You can virtually IGNORE CPU power at this point. Note once you start running applications that's different --we are only discussing the BOOT UP mechanism.
To clarify this point as some might not quite understand how Boot works this is the basic principle.
When you switch on the machine the machine is HARDWARE wired to execute ONE BIOS instruction at a specific address in the built in BIOS (or even EFI).
This instruction says Load Block of data into RAM starting at address XXXX and execute first machine instruction at the address loaded.

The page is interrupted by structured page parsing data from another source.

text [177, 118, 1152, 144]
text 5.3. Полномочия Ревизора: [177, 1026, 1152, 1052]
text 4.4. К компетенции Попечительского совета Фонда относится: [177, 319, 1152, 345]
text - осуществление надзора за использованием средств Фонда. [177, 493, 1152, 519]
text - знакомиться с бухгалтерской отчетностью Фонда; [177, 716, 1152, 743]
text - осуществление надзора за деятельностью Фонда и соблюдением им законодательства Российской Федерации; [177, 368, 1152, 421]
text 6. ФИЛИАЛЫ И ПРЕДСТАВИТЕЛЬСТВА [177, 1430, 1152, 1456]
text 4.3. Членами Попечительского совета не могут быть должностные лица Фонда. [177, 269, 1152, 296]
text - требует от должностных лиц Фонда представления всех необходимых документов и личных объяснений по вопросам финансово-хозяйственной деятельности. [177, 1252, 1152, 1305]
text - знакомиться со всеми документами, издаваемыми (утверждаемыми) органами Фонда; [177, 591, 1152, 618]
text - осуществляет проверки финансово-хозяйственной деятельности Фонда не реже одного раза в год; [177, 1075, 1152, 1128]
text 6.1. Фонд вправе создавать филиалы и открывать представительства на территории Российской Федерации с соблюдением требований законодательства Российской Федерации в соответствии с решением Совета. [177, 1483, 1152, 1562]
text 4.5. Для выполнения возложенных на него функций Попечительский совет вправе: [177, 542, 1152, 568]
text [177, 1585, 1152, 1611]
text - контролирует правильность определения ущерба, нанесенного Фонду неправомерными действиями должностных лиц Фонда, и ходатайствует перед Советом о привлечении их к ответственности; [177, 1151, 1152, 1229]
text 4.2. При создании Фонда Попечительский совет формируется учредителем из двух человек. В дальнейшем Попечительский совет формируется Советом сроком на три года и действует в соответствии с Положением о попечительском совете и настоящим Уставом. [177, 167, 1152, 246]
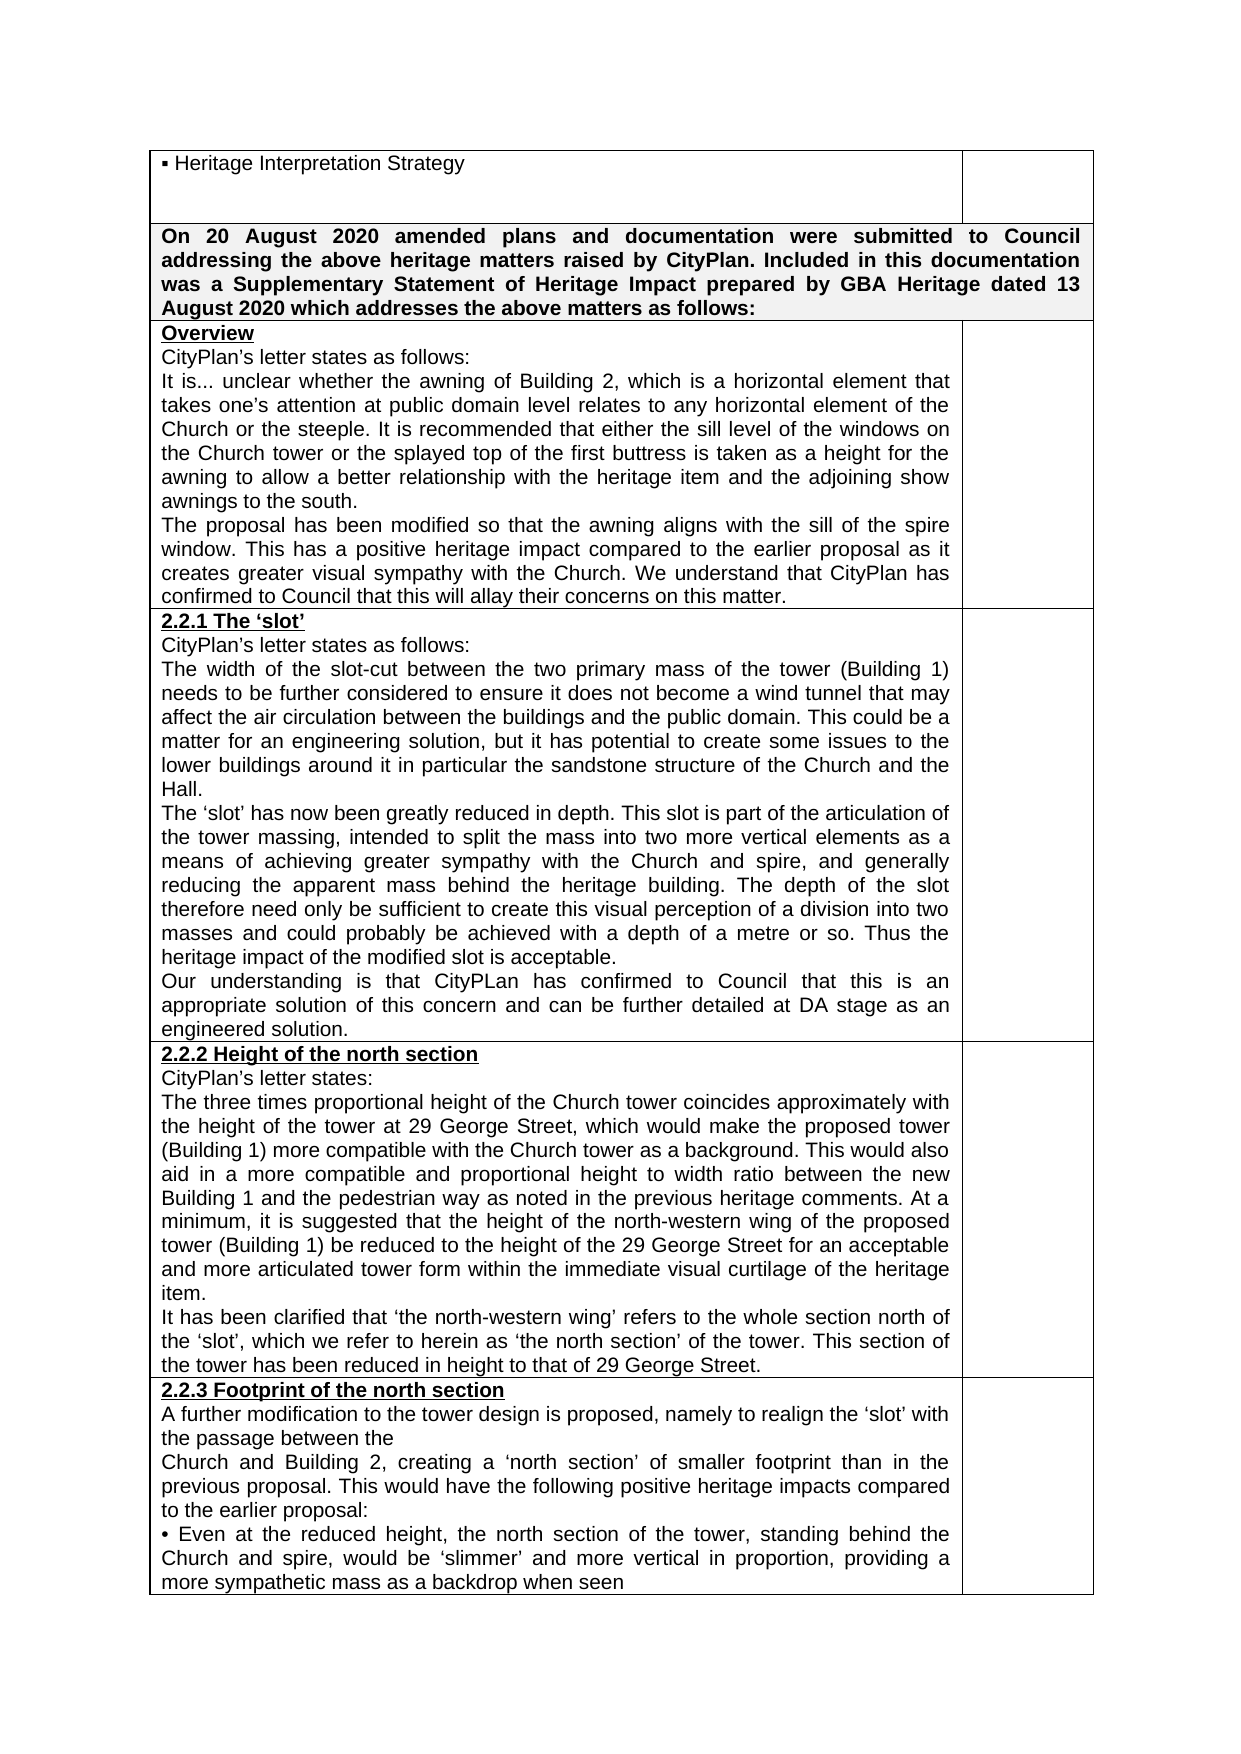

This is the skeleton Loader code which now starts loading drivers etc from HDD / SSD and completing the boot process -- that's why it's called BOOTSTRAPPING since instructions one and two are required to get sufficient program code into the machine to start execution to load the rest of the OS and await first User input request..
So you can see BIGGEST factor in boot up time is the speed of the I/O device -- remember that at boot time there's very little heavy processing -- the Bios loads the bootstrap instruction to read sector XXXX from disk and execute it
Rec 2 then loads the rest of the boot program and the loader takes it from there where the drivers are loaded / initialized etc.
Only very late in the boot process does the CPU play a part in initializing the GUI (The "Windows" bit of Windows).
(Equivalent in Linux -- the system is basically all loaded before you start a GUI usually known as the 'X-Server').
A small netbook with a single core ATOM processor and an SSD won't take much longer to boot than a high powered laptop with an I7 core if the laptop is using a standard HDD.
(Always assuming not 100's of complex start up scripts a being run / servers started etc. For a typical "Bog standard W8 installation the internal drive rate is the biggest factor in boot time).